Segmenters

Text segmentation is the process of dividing written text into meaningful units, such as words, sentences, or topics. This module provides a collection of Segmenter that can be used to produce hierarchical clusters of tokens (Segmenter) that can be understood by segment_matcher.

Segmenter
is an abstract base class that requires the implementation of a segment() function that clusters tokens into a sequences of Segment and MatchableSegment
ParagraphsSentencesAndWhitespace
implements a segment() function that clusters tokens into segments of paragraph and sentence MatchableSegment with whitespace Segment inbetween.
class deltas.ParagraphsSentencesAndWhitespace(*, whitespace=None, paragraph_end=None, sentence_end=None, min_sentence=None)

Constructs a paragraphs, sentences and whitespace segmenter. This segmenter is intended to be used in western languages where sentences and paragraphs are meaningful segments of text content.

Tree structure:

Example:
>>> from deltas import ParagraphsSentencesAndWhitespace, text_split
>>> from deltas.segmenters import print_tree
>>>
>>> a = text_split.tokenize("This comes first.  This comes second.")
>>>
>>> segmenter = ParagraphsSentencesAndWhitespace()
>>> segments = segmenter.segment(a)
>>>
>>> print_tree(segments)
Segment: 'This comes first.  This comes second.'
        MatchableSegment: 'This comes first.  This comes second.'
                MatchableSegment: 'This comes first.'
                Segment: '  '
                MatchableSegment: 'This comes second.'
Parameters:
whitespace : set ( str )

A set of token types that represent whitespace.

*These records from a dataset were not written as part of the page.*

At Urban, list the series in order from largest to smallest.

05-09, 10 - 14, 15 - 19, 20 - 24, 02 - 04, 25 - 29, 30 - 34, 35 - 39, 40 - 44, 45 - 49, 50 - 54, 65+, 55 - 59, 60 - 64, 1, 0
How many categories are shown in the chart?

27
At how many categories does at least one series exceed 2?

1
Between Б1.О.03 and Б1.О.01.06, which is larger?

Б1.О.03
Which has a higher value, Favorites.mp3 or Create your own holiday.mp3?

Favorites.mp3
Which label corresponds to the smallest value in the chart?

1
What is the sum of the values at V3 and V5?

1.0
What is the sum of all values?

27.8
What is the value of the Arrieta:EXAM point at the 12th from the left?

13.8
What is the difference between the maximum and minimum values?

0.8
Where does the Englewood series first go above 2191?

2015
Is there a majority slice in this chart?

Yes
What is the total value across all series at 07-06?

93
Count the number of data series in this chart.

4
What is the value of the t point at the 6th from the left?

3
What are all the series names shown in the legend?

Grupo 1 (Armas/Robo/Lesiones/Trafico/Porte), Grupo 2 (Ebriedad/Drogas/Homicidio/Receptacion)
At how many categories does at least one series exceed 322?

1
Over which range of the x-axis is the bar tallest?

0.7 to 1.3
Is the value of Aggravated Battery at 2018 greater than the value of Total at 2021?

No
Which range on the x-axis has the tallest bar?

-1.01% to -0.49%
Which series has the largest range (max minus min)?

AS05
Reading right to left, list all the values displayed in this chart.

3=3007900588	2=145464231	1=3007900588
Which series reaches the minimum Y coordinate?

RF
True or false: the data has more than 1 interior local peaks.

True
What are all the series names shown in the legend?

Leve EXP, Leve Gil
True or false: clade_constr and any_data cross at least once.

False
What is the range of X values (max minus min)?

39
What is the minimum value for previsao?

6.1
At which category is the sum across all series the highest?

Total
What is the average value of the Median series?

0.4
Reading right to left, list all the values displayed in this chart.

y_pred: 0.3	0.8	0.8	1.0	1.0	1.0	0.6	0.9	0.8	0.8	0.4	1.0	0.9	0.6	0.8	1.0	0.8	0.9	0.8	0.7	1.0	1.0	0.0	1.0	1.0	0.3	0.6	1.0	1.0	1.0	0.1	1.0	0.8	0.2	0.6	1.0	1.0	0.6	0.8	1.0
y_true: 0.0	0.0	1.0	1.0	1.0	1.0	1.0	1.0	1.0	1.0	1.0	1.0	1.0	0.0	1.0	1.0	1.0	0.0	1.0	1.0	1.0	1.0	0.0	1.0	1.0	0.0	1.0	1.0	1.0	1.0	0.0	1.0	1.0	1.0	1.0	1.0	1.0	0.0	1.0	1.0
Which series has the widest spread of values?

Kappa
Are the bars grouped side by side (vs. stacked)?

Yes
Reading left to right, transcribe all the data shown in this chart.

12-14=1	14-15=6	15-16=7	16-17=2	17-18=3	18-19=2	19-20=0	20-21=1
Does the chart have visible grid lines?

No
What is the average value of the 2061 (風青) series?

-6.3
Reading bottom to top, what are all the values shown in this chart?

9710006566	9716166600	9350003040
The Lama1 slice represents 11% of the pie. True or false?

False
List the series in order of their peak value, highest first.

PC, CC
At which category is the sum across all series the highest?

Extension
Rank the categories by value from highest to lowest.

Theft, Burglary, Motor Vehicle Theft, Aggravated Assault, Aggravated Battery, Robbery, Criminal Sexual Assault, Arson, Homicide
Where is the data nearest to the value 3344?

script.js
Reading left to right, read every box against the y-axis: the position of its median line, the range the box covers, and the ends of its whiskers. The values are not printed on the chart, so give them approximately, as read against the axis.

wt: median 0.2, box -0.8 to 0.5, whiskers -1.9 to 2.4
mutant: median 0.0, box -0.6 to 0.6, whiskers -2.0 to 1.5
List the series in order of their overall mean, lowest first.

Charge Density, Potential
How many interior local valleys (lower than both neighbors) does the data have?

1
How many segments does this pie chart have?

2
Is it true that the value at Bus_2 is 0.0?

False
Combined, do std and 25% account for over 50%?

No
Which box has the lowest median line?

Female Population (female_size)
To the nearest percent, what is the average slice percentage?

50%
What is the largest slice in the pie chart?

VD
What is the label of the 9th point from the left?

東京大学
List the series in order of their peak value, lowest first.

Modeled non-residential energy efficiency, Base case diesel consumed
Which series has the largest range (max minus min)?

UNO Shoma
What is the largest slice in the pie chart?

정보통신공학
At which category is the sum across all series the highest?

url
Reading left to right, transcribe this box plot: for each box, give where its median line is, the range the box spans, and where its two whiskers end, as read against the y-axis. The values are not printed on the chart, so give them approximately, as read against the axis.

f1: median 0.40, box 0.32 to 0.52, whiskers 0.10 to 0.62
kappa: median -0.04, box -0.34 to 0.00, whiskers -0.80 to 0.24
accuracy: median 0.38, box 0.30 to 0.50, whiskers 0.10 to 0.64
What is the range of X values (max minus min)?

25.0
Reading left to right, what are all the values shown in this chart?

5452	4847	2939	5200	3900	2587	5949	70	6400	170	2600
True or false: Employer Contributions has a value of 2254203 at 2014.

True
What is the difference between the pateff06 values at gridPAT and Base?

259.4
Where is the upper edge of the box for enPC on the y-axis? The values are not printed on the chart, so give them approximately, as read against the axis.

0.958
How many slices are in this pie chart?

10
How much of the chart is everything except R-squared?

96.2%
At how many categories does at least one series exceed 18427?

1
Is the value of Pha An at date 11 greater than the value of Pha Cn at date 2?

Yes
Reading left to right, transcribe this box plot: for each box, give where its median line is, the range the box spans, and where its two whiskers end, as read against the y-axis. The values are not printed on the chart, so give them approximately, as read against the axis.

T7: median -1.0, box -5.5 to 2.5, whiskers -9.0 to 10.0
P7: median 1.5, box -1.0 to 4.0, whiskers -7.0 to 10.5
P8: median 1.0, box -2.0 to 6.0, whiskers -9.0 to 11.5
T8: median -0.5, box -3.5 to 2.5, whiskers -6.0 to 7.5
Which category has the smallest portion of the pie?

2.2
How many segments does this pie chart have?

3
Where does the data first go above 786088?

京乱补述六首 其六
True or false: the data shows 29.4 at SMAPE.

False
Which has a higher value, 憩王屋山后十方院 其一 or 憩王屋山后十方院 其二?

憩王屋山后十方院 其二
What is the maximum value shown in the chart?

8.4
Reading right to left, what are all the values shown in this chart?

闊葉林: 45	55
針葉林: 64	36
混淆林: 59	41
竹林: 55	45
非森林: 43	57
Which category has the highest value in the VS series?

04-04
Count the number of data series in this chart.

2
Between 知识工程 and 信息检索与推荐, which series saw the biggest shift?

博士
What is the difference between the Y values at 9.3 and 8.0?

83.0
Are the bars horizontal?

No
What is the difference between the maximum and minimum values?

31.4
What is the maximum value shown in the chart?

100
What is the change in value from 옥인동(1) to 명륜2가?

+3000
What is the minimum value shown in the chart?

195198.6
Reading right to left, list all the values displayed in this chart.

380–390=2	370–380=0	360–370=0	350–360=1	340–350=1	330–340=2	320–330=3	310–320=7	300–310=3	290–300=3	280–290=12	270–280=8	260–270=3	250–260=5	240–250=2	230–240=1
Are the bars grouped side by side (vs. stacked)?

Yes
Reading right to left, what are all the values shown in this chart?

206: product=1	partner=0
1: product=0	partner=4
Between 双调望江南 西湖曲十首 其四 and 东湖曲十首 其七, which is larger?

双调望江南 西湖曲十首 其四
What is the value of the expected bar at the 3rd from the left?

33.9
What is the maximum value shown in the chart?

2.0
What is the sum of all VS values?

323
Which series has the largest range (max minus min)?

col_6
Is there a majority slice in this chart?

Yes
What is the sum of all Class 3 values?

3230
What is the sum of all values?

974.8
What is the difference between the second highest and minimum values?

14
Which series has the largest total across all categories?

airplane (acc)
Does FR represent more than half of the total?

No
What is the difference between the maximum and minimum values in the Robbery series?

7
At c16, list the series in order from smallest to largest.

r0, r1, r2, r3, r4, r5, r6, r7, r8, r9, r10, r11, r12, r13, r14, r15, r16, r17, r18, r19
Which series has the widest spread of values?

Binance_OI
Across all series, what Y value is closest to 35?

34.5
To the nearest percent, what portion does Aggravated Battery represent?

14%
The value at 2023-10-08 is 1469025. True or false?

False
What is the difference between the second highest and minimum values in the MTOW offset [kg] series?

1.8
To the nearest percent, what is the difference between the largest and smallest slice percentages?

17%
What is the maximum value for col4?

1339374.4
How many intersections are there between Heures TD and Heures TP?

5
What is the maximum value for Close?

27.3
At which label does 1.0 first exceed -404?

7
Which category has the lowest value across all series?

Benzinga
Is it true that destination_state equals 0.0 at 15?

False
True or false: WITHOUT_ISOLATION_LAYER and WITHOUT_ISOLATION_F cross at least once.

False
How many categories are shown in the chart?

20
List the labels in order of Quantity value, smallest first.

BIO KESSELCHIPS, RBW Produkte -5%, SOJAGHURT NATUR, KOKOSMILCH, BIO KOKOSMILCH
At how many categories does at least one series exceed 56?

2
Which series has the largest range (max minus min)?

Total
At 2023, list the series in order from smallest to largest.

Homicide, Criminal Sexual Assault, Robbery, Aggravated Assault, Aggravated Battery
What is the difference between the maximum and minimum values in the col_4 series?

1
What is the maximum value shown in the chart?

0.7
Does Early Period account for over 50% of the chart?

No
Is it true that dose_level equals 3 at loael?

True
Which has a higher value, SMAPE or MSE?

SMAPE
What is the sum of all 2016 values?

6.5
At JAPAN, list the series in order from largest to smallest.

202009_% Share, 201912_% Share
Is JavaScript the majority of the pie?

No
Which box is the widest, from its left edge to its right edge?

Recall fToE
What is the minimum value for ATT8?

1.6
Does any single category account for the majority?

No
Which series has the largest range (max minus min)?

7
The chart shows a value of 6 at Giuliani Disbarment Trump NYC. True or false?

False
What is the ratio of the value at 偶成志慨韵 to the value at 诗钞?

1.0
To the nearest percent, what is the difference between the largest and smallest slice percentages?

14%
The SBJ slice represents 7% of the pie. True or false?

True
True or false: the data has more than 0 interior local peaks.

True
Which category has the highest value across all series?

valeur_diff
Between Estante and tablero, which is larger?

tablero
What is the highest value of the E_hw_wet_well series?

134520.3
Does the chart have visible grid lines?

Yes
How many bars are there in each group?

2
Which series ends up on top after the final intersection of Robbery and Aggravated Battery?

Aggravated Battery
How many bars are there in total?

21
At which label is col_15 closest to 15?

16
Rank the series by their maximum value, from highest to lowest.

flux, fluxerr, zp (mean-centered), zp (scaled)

paragraph_end : set ( str )

A set of token types that represent the end of a pragraph.

sentence_end : set ( str)

A set of tokens types that represent the end of a sentence.

min_sentence : int

The minimum non-whitespace tokens that a sentence must contain before a sentence_end will be entertained.

segment(tokens)

Segments a sequence of tokens into a sequence of segments.

Parameters:tokens : list ( Token )
class deltas.Segmenter

Constructs a token segmentation strategy.

classmethod from_config(config, name, section_key='segmenters')

Constructs a segmenter from a configuration doc.

segment(tokens)

Segments a sequence of Token into a iterable of Segment

Segments

Segments represent subsequences of tokens that have interesting properties. All segments are based on two abstract types:

deltas.Segment
A segment of text with a start and end index that refers to the original sequence of tokens.
deltas.MatchableSegment
A segment of text that can be matched with another segment no matter where it appears in a document. Generally segmnents of this type represent a substantial collection of tokens.

Segment Types

class deltas.Segment(*args, **kwargs)
end

The index of the last deltas.Token in the segment.

tokens()

generator : the tokens in this segment

class deltas.MatchableSegment(*args, **kwargs)

Constructs a segment that can be matched. Segments of this type general contain important content that might have been copied between different versions of text.